_Text for analysis_:
• • • •
I agree about the letters being an example of the best vehicle for some of these actual “conversations” I keep hearing that we’re all supposed to be having, but most of the comments are also anonymous. I found that odd when I started reading this paper and writing letters to the editor, so I mentioned it several times, wondering why more people didn’t write more letters themselves and/or identify themselves. Only a few replied to my query but the answer was the same–that anything other than the conservative take was met with hostility and even open threats. This was in past years I gather, so before the openly deep divisions we now have. In light of that, it seems that conservatism is not just cheap and a bit nasty when it comes to money, but that can be seen as an endemic trait of that “philosophy.”

DougCameron

Well said Tony

buckwheat

So you’re for censure of a little harmless fun.

prairiebreze

While you may not like anonymity what it provides is a snapshot of how people really feel about various issues. After reading a number of your letters I pretty much bypass those that have your name attached because what’s coming is another predictable sanctimonious sermon that I find tedious.
• • • •
_Listed records_:

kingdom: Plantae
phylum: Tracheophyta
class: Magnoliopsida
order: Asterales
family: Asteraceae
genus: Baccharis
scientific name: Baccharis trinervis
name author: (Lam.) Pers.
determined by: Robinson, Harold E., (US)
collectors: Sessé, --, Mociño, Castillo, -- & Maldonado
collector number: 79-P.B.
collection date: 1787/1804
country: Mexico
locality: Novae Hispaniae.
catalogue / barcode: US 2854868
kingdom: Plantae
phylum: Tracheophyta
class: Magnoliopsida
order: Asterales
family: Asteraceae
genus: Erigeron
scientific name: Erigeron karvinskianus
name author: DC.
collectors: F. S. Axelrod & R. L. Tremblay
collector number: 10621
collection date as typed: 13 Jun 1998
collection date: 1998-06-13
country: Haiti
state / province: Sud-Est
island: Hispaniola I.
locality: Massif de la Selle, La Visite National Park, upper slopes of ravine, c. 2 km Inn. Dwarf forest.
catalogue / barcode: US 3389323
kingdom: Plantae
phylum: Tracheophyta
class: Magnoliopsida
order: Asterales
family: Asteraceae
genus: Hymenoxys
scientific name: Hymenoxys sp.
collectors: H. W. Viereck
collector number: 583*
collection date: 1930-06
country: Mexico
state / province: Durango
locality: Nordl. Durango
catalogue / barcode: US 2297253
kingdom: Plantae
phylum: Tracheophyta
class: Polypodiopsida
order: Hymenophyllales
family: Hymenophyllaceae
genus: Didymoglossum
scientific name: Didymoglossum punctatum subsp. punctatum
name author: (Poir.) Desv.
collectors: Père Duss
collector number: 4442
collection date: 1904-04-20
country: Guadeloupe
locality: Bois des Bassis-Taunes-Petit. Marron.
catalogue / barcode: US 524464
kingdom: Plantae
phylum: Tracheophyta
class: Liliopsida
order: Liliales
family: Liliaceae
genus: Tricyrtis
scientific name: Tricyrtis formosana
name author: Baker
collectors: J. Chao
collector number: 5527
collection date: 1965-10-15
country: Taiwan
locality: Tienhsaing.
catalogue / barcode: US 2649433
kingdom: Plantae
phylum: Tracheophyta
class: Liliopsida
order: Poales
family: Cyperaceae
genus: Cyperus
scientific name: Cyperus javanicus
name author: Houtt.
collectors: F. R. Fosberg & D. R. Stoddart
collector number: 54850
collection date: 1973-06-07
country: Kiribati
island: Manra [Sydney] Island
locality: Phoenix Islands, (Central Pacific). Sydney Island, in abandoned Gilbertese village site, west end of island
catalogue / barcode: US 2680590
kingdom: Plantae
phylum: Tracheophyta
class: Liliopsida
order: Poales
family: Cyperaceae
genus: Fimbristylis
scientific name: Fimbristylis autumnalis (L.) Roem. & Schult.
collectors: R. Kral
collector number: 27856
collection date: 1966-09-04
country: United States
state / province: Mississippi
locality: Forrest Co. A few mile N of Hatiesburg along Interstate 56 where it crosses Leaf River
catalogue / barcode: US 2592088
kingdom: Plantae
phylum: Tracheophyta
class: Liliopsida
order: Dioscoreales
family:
• • • •
_Activity_: Copy out the full thread of reader comments about anonymity in letters and comments, word for word.

_Result of this exercise_:
I agree about the letters being an example of the best vehicle for some of these actual “conversations” I keep hearing that we’re all supposed to be having, but most of the comments are also anonymous. I found that odd when I started reading this paper and writing letters to the editor, so I mentioned it several times, wondering why more people didn’t write more letters themselves and/or identify themselves. Only a few replied to my query but the answer was the same–that anything other than the conservative take was met with hostility and even open threats. This was in past years I gather, so before the openly deep divisions we now have. In light of that, it seems that conservatism is not just cheap and a bit nasty when it comes to money, but that can be seen as an endemic trait of that “philosophy.”

DougCameron

Well said Tony

buckwheat

So you’re for censure of a little harmless fun.

prairiebreze

While you may not like anonymity what it provides is a snapshot of how people really feel about various issues. After reading a number of your letters I pretty much bypass those that have your name attached because what’s coming is another predictable sanctimonious sermon that I find tedious.